Greg Mankiw provides a chart of real GNP growth since 1998:
With revised GDP data released today, I thought it might be worth taking another look at recent history.
Whoops – GNP and GDP are not precisely the same thing but the growth in GNP and the growth in GDP have been very similar (the difference between these two series is net foreign income from abroad). I suspect Greg’s point is that real GNP is still growing but notice what BEA said:
Real gross domestic product — the output of goods and services produced by labor and property located in the United States — increased at an annual rate of 0.9 percent in the first quarter of 2008, according to preliminary estimates released by the Bureau of Economic Analysis. In the fourth quarter, real GDP increased 0.6 percent … Real gross national product — the goods and services produced by the labor and property supplied by U.S. residents — increased 1.1 percent in the first quarter, compared with an increase of 1.9 percent in the fourth. GNP includes, and GDP excludes, net receipts of income from the rest of the world, which increased $5.3 billion in the first quarter after increasing $37.6 billion in the fourth; in the first quarter, receipts decreased $48.1 billion, and payments decreased $53.4 billion.

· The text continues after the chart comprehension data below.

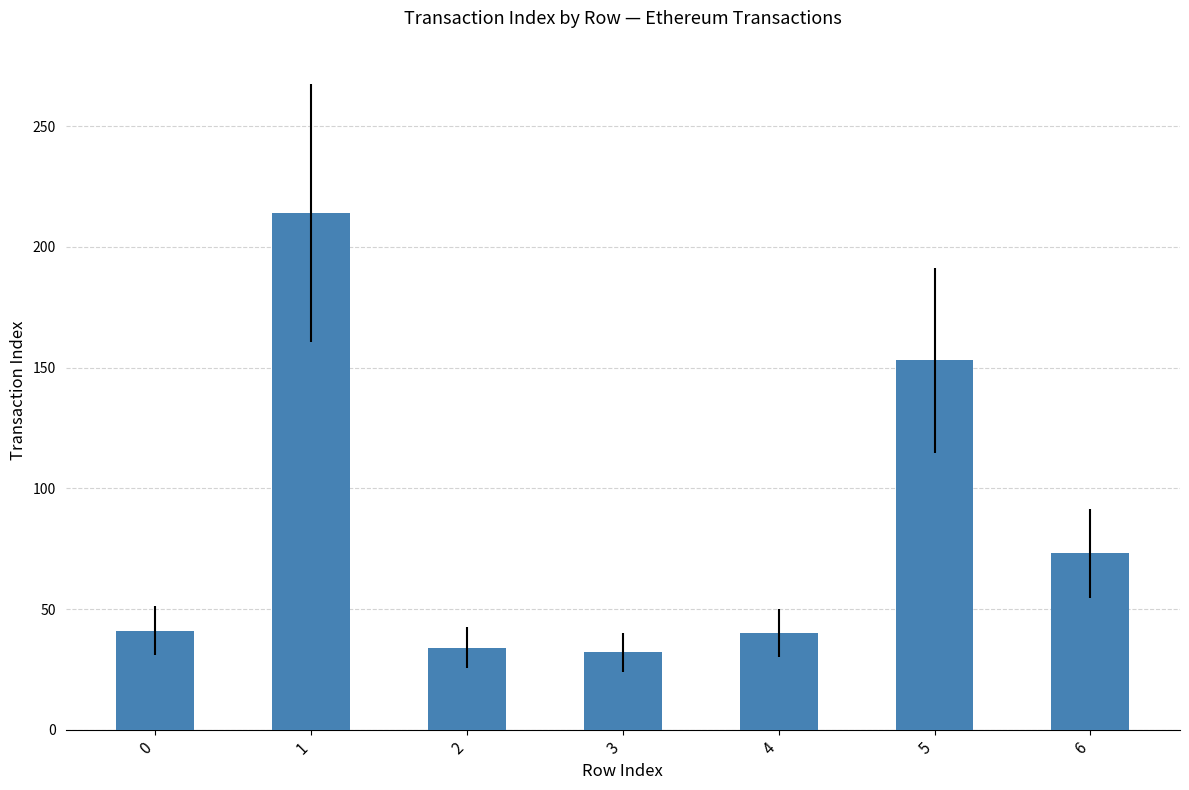

What is the difference between the values at 6 and 4?

33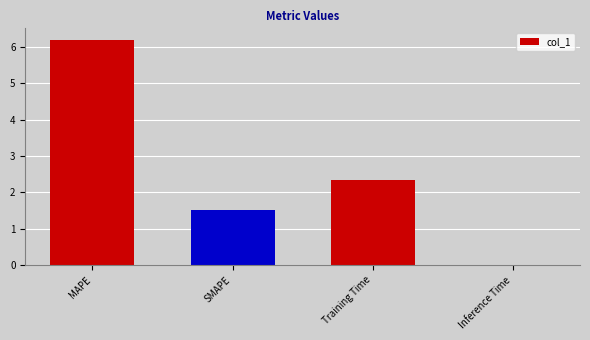

Which category has the highest value across all series?

MAPE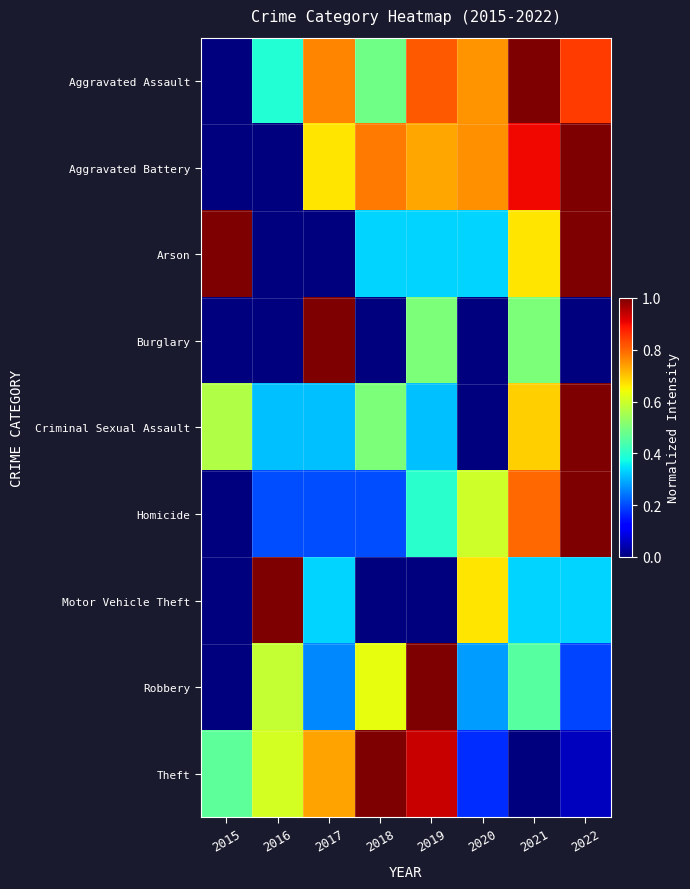

At 2020, list the series in order from largest to smallest.

Aggravated Battery, Aggravated Assault, Motor Vehicle Theft, Homicide, Arson, Robbery, Theft, Burglary, Criminal Sexual Assault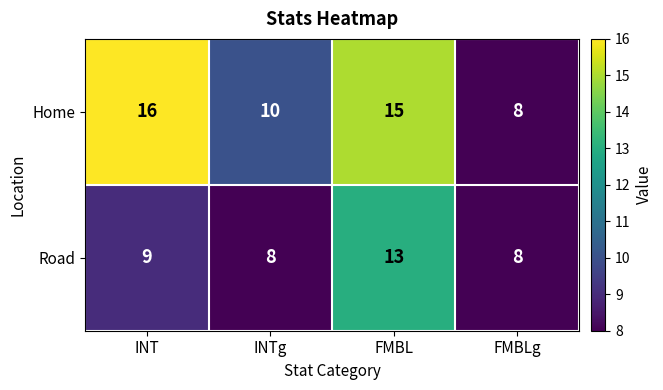

The Home series shows 16 at INT. True or false?

True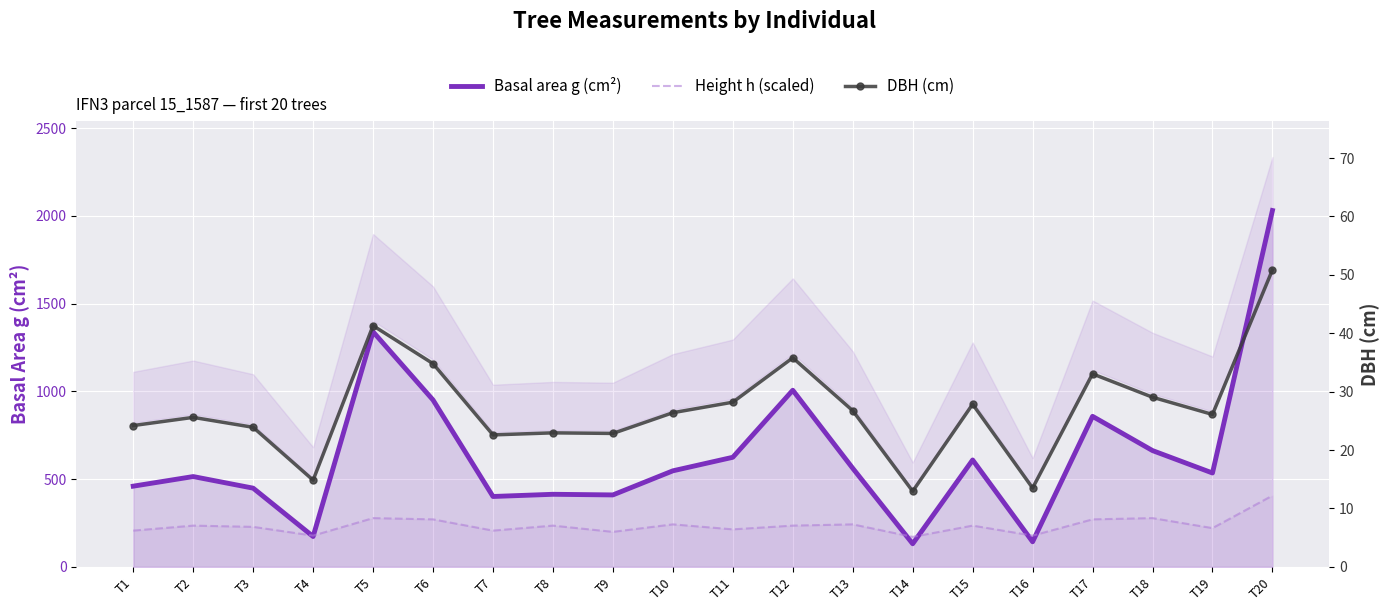

What is the difference between the second highest and second lowest values in the DBH (cm) series?

27.8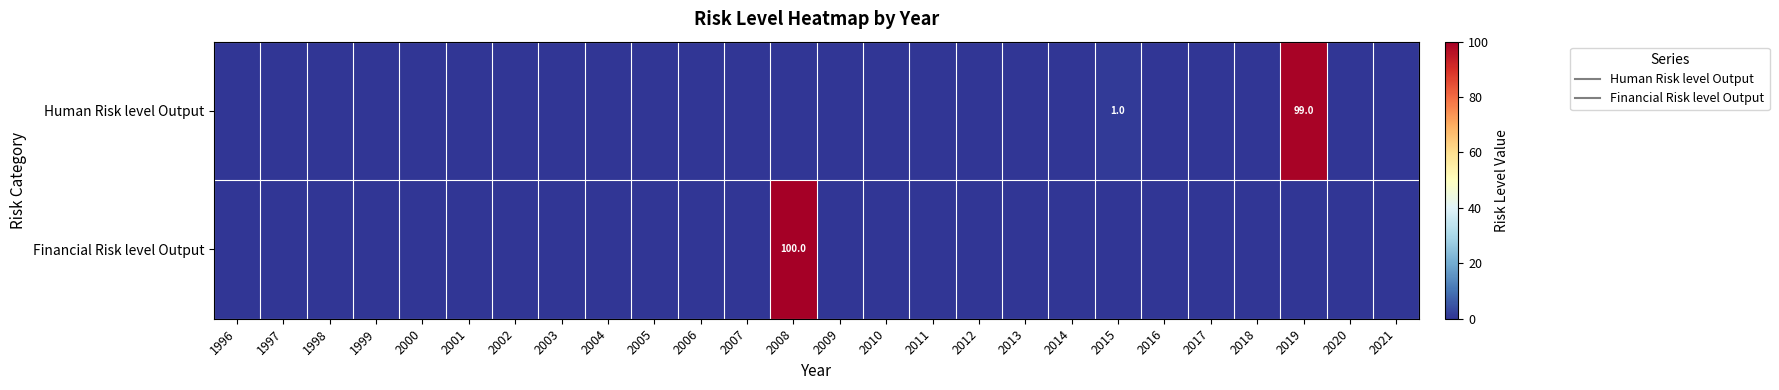

How many values in Financial Risk level Output are above zero?

1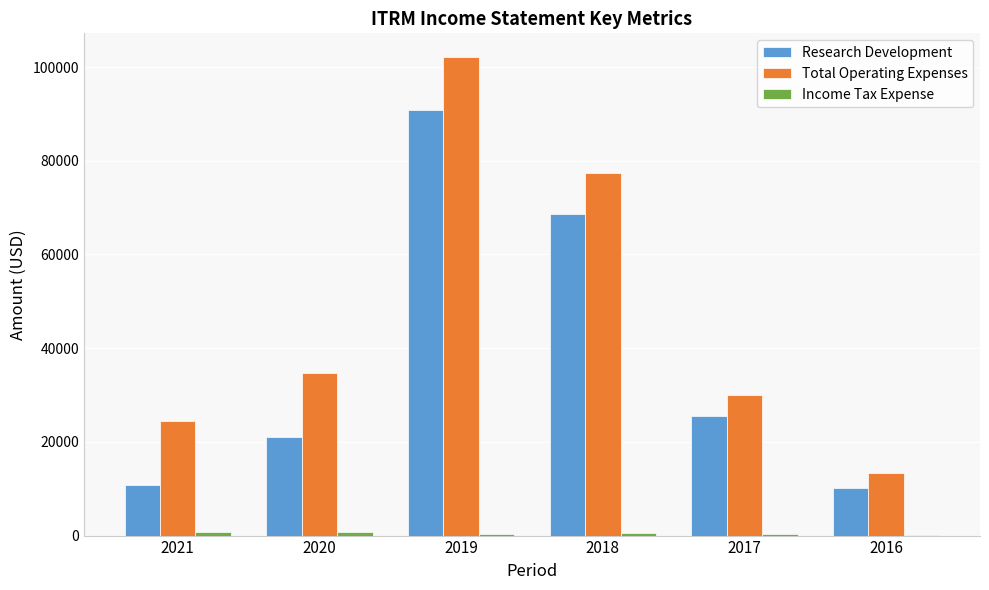

Count the number of categories in the chart.

6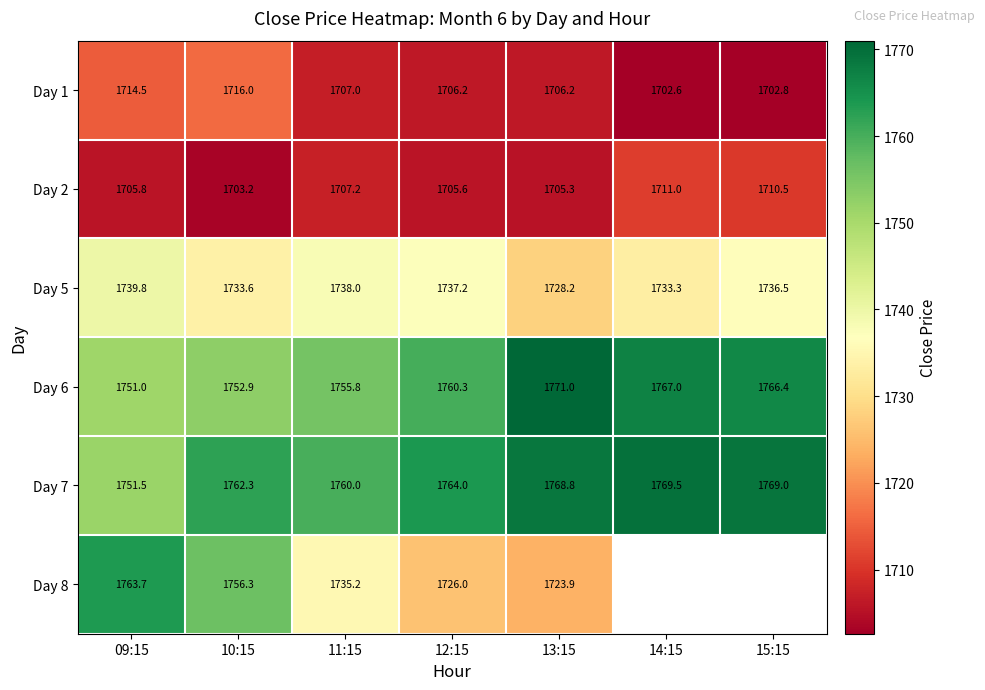

How many data points in Day 2 are less than 1705?

1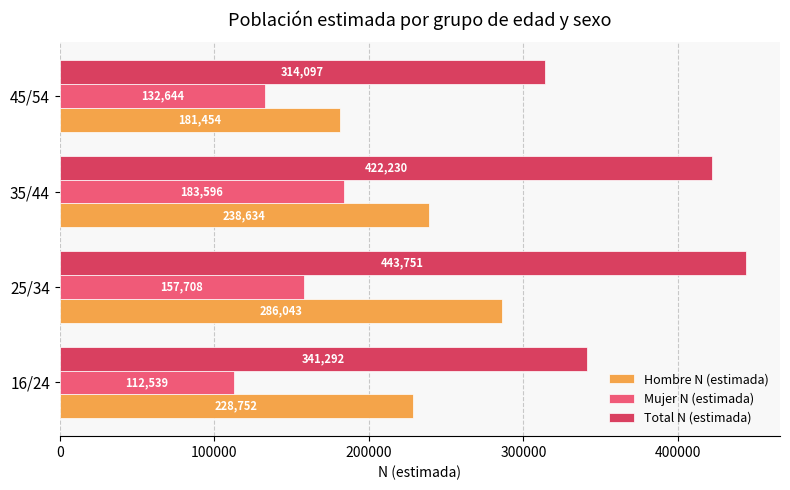

The value of Mujer N (estimada) at 25/34 is 231073. True or false?

False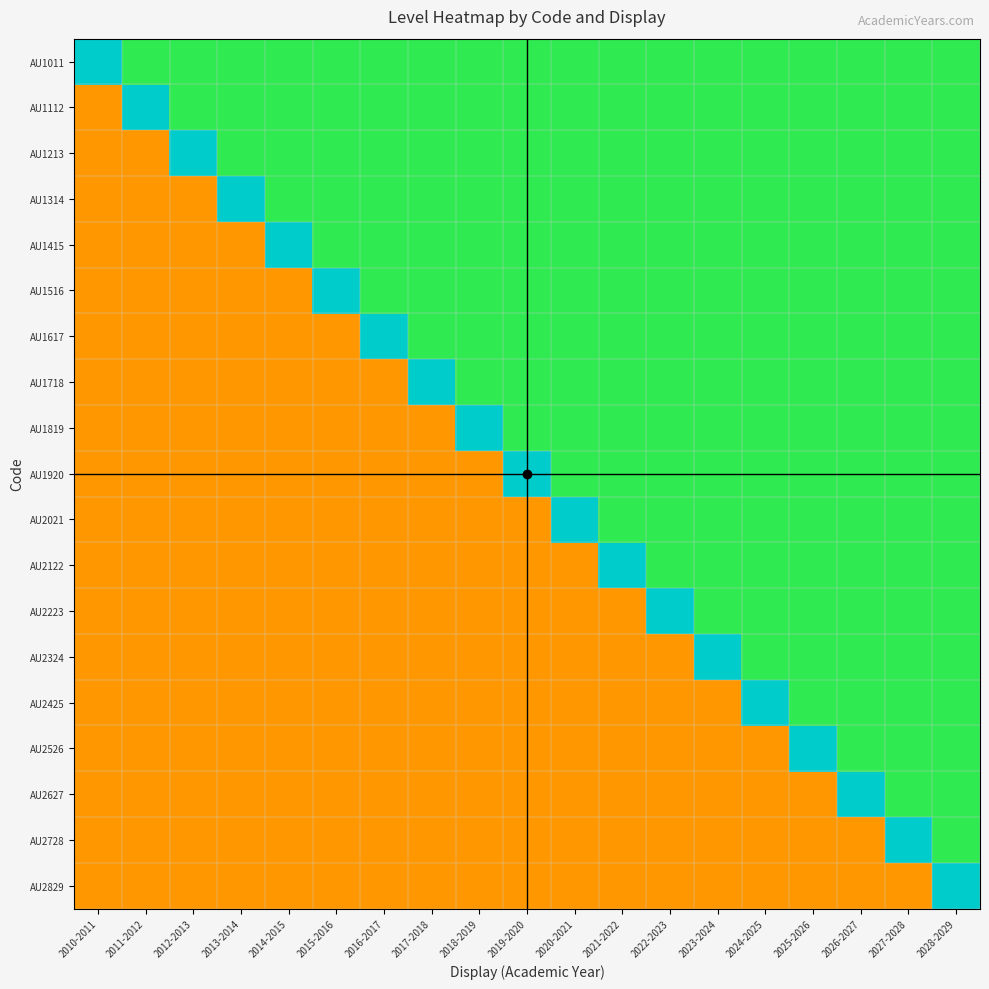

Which series has the largest range (max minus min)?

AU1112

The rise in net income from abroad means that GNP rose faster than GDP over the past two quarters. And if one is wondering how Greg’s graph differs from the BEA text – notice the graph is comparing the current quarter to the quarter a year ago.
But let’s focus on something else – growth ever since late 2000. Its average has been rather dreadful. Now some rightwing pundits want to talk about some alleged Bush boom but the data shows that real income growth was quite weak except for the period from late 2003 through 2005.